• _What is needed_
Reproduce every one of the rows below word for word, leaving each line unchanged.
═══ Task input ═══
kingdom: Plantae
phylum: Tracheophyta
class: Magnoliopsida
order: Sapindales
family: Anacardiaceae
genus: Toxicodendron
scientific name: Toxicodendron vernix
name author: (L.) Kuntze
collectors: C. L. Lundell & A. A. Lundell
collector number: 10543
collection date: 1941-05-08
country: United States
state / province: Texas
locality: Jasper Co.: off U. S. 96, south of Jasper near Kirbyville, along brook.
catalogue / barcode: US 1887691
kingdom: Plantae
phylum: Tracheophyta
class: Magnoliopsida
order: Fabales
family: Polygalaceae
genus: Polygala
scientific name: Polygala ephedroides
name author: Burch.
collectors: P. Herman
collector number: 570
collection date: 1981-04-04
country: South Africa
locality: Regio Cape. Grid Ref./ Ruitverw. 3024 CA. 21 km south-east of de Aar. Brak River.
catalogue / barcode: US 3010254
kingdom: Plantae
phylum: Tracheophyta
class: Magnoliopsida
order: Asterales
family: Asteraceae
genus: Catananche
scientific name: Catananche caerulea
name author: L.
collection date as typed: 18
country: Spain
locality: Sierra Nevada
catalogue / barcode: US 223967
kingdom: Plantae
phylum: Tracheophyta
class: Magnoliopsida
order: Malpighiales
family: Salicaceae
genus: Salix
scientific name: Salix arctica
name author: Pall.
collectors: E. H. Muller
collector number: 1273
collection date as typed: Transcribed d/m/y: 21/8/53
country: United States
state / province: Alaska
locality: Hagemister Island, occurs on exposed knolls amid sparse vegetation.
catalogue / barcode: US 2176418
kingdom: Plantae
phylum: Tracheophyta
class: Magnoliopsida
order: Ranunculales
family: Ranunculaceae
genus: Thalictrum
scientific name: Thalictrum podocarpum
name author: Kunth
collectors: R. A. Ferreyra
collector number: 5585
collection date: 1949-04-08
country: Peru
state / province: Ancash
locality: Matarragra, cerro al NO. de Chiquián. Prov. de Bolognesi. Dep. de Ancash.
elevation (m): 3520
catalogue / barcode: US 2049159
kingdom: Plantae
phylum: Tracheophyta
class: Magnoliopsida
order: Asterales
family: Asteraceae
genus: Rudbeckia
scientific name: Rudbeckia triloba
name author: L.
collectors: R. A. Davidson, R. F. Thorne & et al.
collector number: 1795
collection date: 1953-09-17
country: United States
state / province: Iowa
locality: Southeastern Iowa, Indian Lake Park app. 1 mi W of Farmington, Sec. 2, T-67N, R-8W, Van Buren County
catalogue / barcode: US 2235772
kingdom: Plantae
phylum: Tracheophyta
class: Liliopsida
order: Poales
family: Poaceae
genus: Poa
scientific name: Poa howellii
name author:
═══
• _Exercise result_
kingdom: Plantae
phylum: Tracheophyta
class: Magnoliopsida
order: Sapindales
family: Anacardiaceae
genus: Toxicodendron
scientific name: Toxicodendron vernix
name author: (L.) Kuntze
collectors: C. L. Lundell & A. A. Lundell
collector number: 10543
collection date: 1941-05-08
country: United States
state / province: Texas
locality: Jasper Co.: off U. S. 96, south of Jasper near Kirbyville, along brook.
catalogue / barcode: US 1887691
kingdom: Plantae
phylum: Tracheophyta
class: Magnoliopsida
order: Fabales
family: Polygalaceae
genus: Polygala
scientific name: Polygala ephedroides
name author: Burch.
collectors: P. Herman
collector number: 570
collection date: 1981-04-04
country: South Africa
locality: Regio Cape. Grid Ref./ Ruitverw. 3024 CA. 21 km south-east of de Aar. Brak River.
catalogue / barcode: US 3010254
kingdom: Plantae
phylum: Tracheophyta
class: Magnoliopsida
order: Asterales
family: Asteraceae
genus: Catananche
scientific name: Catananche caerulea
name author: L.
collection date as typed: 18
country: Spain
locality: Sierra Nevada
catalogue / barcode: US 223967
kingdom: Plantae
phylum: Tracheophyta
class: Magnoliopsida
order: Malpighiales
family: Salicaceae
genus: Salix
scientific name: Salix arctica
name author: Pall.
collectors: E. H. Muller
collector number: 1273
collection date as typed: Transcribed d/m/y: 21/8/53
country: United States
state / province: Alaska
locality: Hagemister Island, occurs on exposed knolls amid sparse vegetation.
catalogue / barcode: US 2176418
kingdom: Plantae
phylum: Tracheophyta
class: Magnoliopsida
order: Ranunculales
family: Ranunculaceae
genus: Thalictrum
scientific name: Thalictrum podocarpum
name author: Kunth
collectors: R. A. Ferreyra
collector number: 5585
collection date: 1949-04-08
country: Peru
state / province: Ancash
locality: Matarragra, cerro al NO. de Chiquián. Prov. de Bolognesi. Dep. de Ancash.
elevation (m): 3520
catalogue / barcode: US 2049159
kingdom: Plantae
phylum: Tracheophyta
class: Magnoliopsida
order: Asterales
family: Asteraceae
genus: Rudbeckia
scientific name: Rudbeckia triloba
name author: L.
collectors: R. A. Davidson, R. F. Thorne & et al.
collector number: 1795
collection date: 1953-09-17
country: United States
state / province: Iowa
locality: Southeastern Iowa, Indian Lake Park app. 1 mi W of Farmington, Sec. 2, T-67N, R-8W, Van Buren County
catalogue / barcode: US 2235772
kingdom: Plantae
phylum: Tracheophyta
class: Liliopsida
order: Poales
family: Poaceae
genus: Poa
scientific name: Poa howellii
name author:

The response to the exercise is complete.